* [Action item]:
Copy exactly the lines from the beginning of the data down to and including the line holding "7: (182, 125)", without any pictures.

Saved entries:
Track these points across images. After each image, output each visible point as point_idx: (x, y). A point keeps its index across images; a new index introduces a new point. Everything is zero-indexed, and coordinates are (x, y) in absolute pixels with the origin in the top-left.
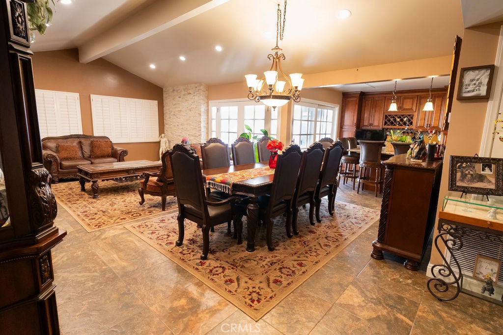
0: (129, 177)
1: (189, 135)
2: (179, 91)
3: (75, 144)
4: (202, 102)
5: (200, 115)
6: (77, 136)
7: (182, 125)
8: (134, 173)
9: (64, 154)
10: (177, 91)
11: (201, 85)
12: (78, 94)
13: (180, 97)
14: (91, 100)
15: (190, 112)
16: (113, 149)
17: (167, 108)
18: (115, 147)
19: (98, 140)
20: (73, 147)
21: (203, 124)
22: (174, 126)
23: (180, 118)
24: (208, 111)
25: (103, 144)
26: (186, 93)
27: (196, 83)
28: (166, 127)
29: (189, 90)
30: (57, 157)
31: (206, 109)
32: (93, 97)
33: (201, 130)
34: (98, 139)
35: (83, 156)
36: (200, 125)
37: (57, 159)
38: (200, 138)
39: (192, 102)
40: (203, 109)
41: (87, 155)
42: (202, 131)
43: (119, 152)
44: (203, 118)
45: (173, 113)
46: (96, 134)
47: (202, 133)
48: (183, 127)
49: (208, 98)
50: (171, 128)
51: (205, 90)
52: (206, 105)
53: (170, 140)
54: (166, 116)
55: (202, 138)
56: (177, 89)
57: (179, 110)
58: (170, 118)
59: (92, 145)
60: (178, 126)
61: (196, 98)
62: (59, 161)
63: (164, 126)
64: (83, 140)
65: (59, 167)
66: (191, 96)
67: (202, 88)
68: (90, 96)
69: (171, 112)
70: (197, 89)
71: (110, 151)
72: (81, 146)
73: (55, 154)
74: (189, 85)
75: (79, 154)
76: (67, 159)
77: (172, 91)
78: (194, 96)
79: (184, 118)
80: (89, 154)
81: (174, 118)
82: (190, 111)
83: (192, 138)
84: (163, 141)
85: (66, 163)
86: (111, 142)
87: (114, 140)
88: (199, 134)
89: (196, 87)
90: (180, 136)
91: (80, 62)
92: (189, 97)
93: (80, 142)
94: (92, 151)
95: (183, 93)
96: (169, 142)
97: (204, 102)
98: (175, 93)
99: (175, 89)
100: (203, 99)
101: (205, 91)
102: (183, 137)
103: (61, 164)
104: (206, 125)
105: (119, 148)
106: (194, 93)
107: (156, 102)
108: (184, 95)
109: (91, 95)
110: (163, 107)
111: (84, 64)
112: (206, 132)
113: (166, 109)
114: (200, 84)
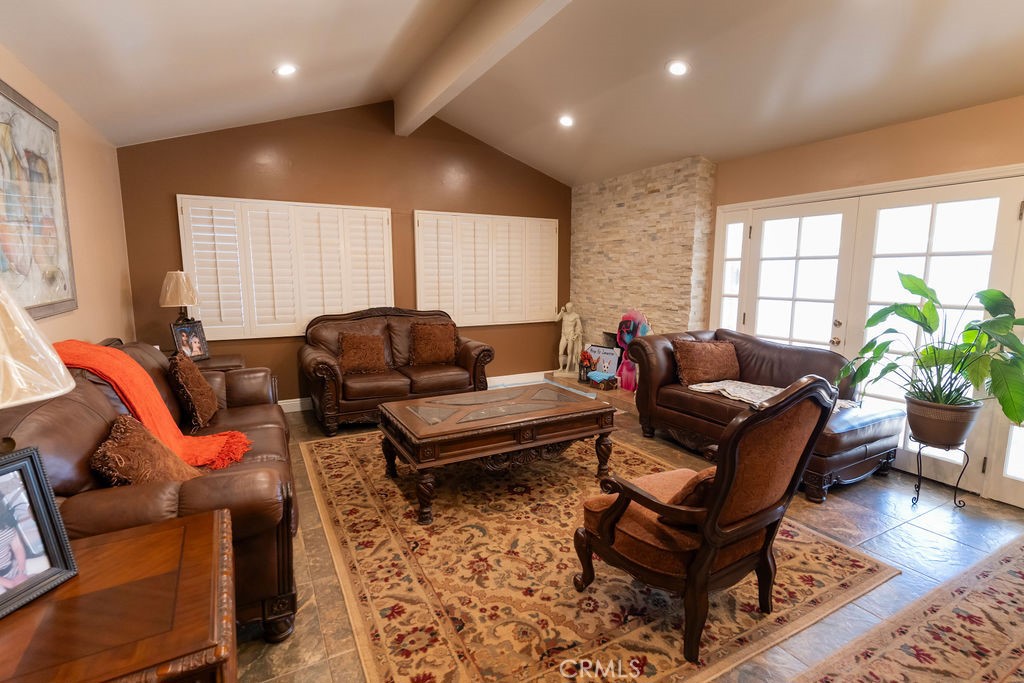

* [Written solution]:
Track these points across images. After each image, output each visible point as point_idx: (x, y). A point keeps its index across images; a new index introduces a new point. Everything is zero-indexed, and coordinates are (x, y) in absolute pixels with the origin in the top-left.
0: (129, 177)
1: (189, 135)
2: (179, 91)
3: (75, 144)
4: (202, 102)
5: (200, 115)
6: (77, 136)
7: (182, 125)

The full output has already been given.